Démarrage d'un plan exceptionnel pour contrôler les prix à la pompe face à la crise actuelle.
Le gouvernement lance une offensive contre les hausses de prix des carburants
Dans une station-service de Nemours, en Seine-et-Marne, le 7 mars 2026. KENZO TRIBOUILLARD/AFP

« La guerre au Moyen-Orient ne doit pas servir de justification », a affirmé le Premier ministre Sébastien Lecornu. Au cours des trois jours à venir, près de 500 contrôles auront lieu dans les stations-service à travers la France.

Sur le réseau social X, le chef du gouvernement a annoncé le lancement d'une initiative exceptionnelle pour éviter des « hausses abusives des prix à la pompe ». Ces contrôles, réalisés par la répression des fraudes (DGCCRF), équivalent à six mois de surveillance habituelle.

« La guerre au Moyen-Orient ne peut justifier des rehaussements de tarifs injustifiés », a-t-il souligné. En évoquant les préoccupations sociales, le leader de La France insoumise, Jean-Luc Mélenchon, a évoqué qu'il serait « plus simple de bloquer les prix, car toute hausse dans le contexte actuel est abusive », notant l'énormité des stations-service à surveiller.

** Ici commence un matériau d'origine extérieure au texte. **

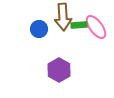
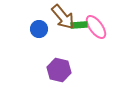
brown arrow: rotated 36 degrees counterclockwise
purple hexagon: rotated 15 degrees counterclockwise
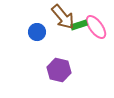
green rectangle: rotated 14 degrees counterclockwise
blue circle: moved 2 px left, 3 px down
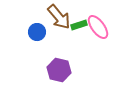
brown arrow: moved 4 px left
pink ellipse: moved 2 px right
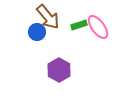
brown arrow: moved 11 px left
purple hexagon: rotated 15 degrees clockwise
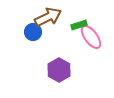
brown arrow: rotated 76 degrees counterclockwise
pink ellipse: moved 7 px left, 10 px down
blue circle: moved 4 px left
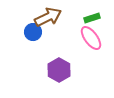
green rectangle: moved 13 px right, 7 px up
pink ellipse: moved 1 px down
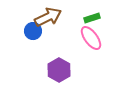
blue circle: moved 1 px up
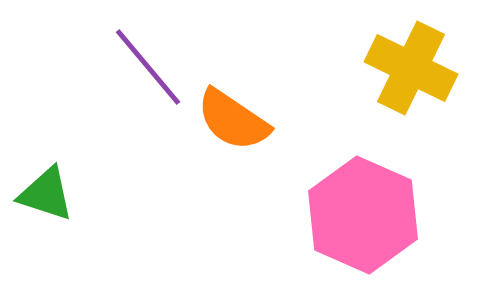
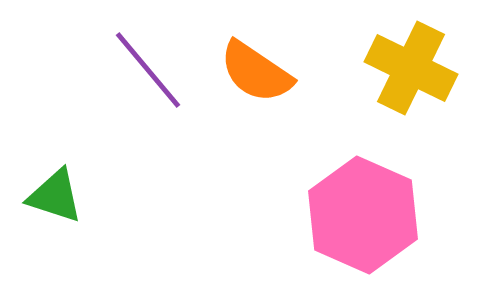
purple line: moved 3 px down
orange semicircle: moved 23 px right, 48 px up
green triangle: moved 9 px right, 2 px down
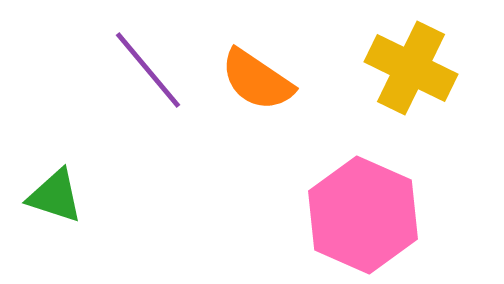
orange semicircle: moved 1 px right, 8 px down
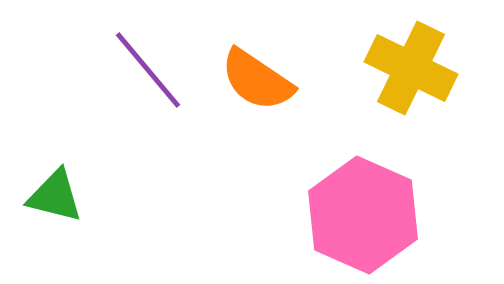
green triangle: rotated 4 degrees counterclockwise
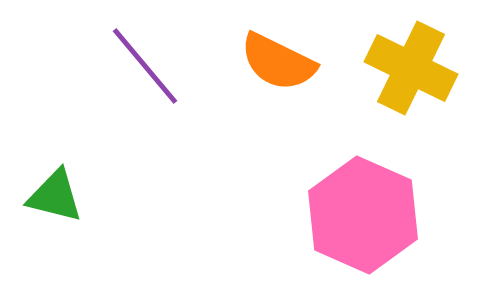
purple line: moved 3 px left, 4 px up
orange semicircle: moved 21 px right, 18 px up; rotated 8 degrees counterclockwise
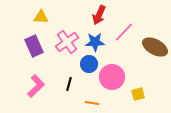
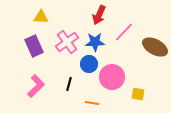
yellow square: rotated 24 degrees clockwise
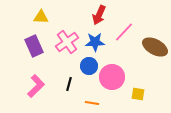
blue circle: moved 2 px down
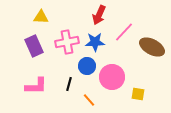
pink cross: rotated 25 degrees clockwise
brown ellipse: moved 3 px left
blue circle: moved 2 px left
pink L-shape: rotated 45 degrees clockwise
orange line: moved 3 px left, 3 px up; rotated 40 degrees clockwise
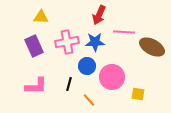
pink line: rotated 50 degrees clockwise
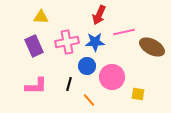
pink line: rotated 15 degrees counterclockwise
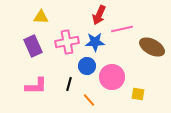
pink line: moved 2 px left, 3 px up
purple rectangle: moved 1 px left
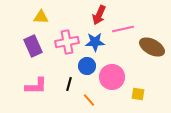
pink line: moved 1 px right
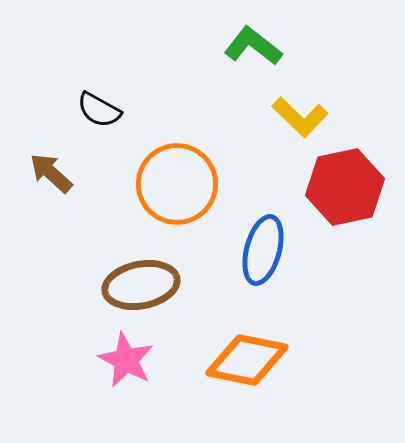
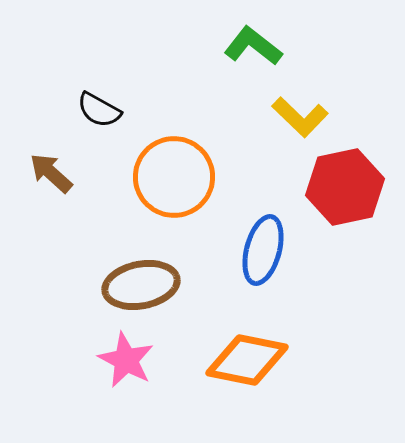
orange circle: moved 3 px left, 7 px up
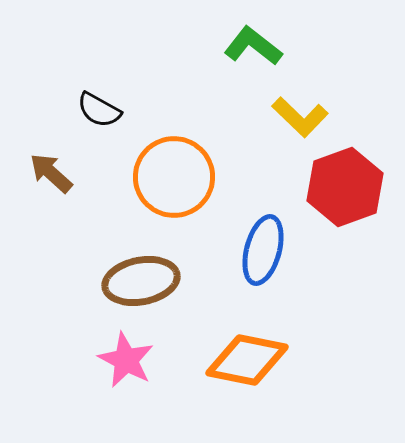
red hexagon: rotated 8 degrees counterclockwise
brown ellipse: moved 4 px up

Le vendredi précédent, le gouvernement a informé que le SP95-E10, essence la plus utilisée, avait subi une hausse de 10 centimes en une semaine, atteignant 1,98 euro le litre pour le gazole, représentant une augmentation de 26 centimes (+15%) par rapport aux prix d'un mois plus tôt.

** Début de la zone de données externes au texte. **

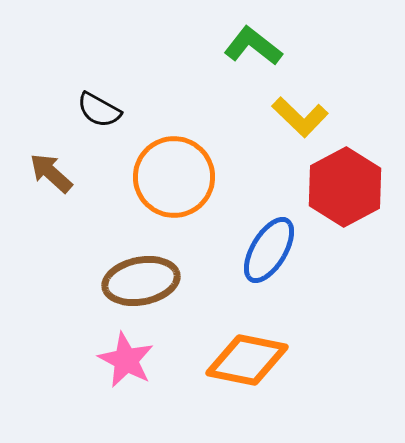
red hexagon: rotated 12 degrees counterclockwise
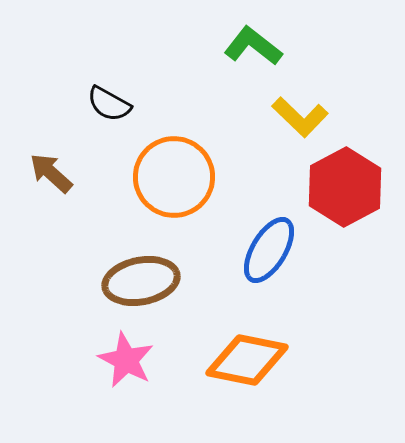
black semicircle: moved 10 px right, 6 px up
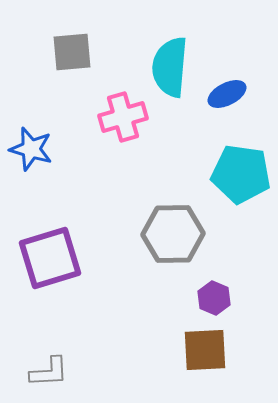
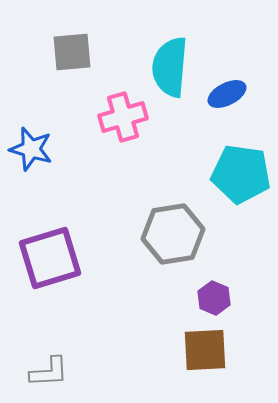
gray hexagon: rotated 8 degrees counterclockwise
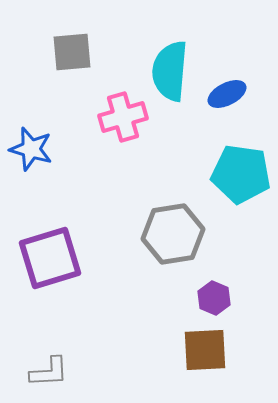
cyan semicircle: moved 4 px down
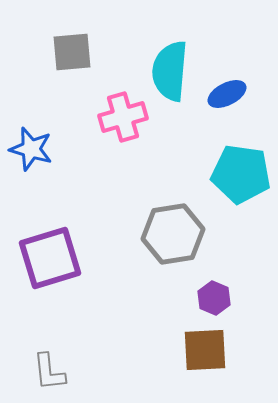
gray L-shape: rotated 87 degrees clockwise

Le ministre de l’Économie, Roland Lescure, a insisté sur la nécessité d'agir contre les éventuelles spéculations : « Si certaines stations profitent de la situation, elles doivent être rappelées à l’ordre ». Il a également évoqué le concept de “name and shame”, pour rendre publiques les stations abusives.

Le gouvernement exclut une baisse de la TVA

Des partis politiques, comme le Rassemblement national (RN) et La France insoumise (LFI), ont exprimé leur inquiétude face à cette flambée des prix. Marine Le Pen, cheffe du RN, a suggéré une révision à la baisse des taxes sur les carburants, plaidant pour une tik sur la TVA qui passerait de 20 % à 5,5%. Son collègue, Jordan Bardella, a également demandé des réductions d'impôts en cas d'éventuelle flambée des prix.

Du côté de La France insoumise, Éric Coquerel a proposé de « réfléchir à un blocage des prix » de l’essence si la situation persiste. En revanche, Maud Bregeon, ministre déléguée à l’énergie, a déclaré que baisser la TVA et l'accise était « inconcevable », puisque cela pourrait créer un déficit de près de 20 milliards d’euros dans les finances de l’Etat.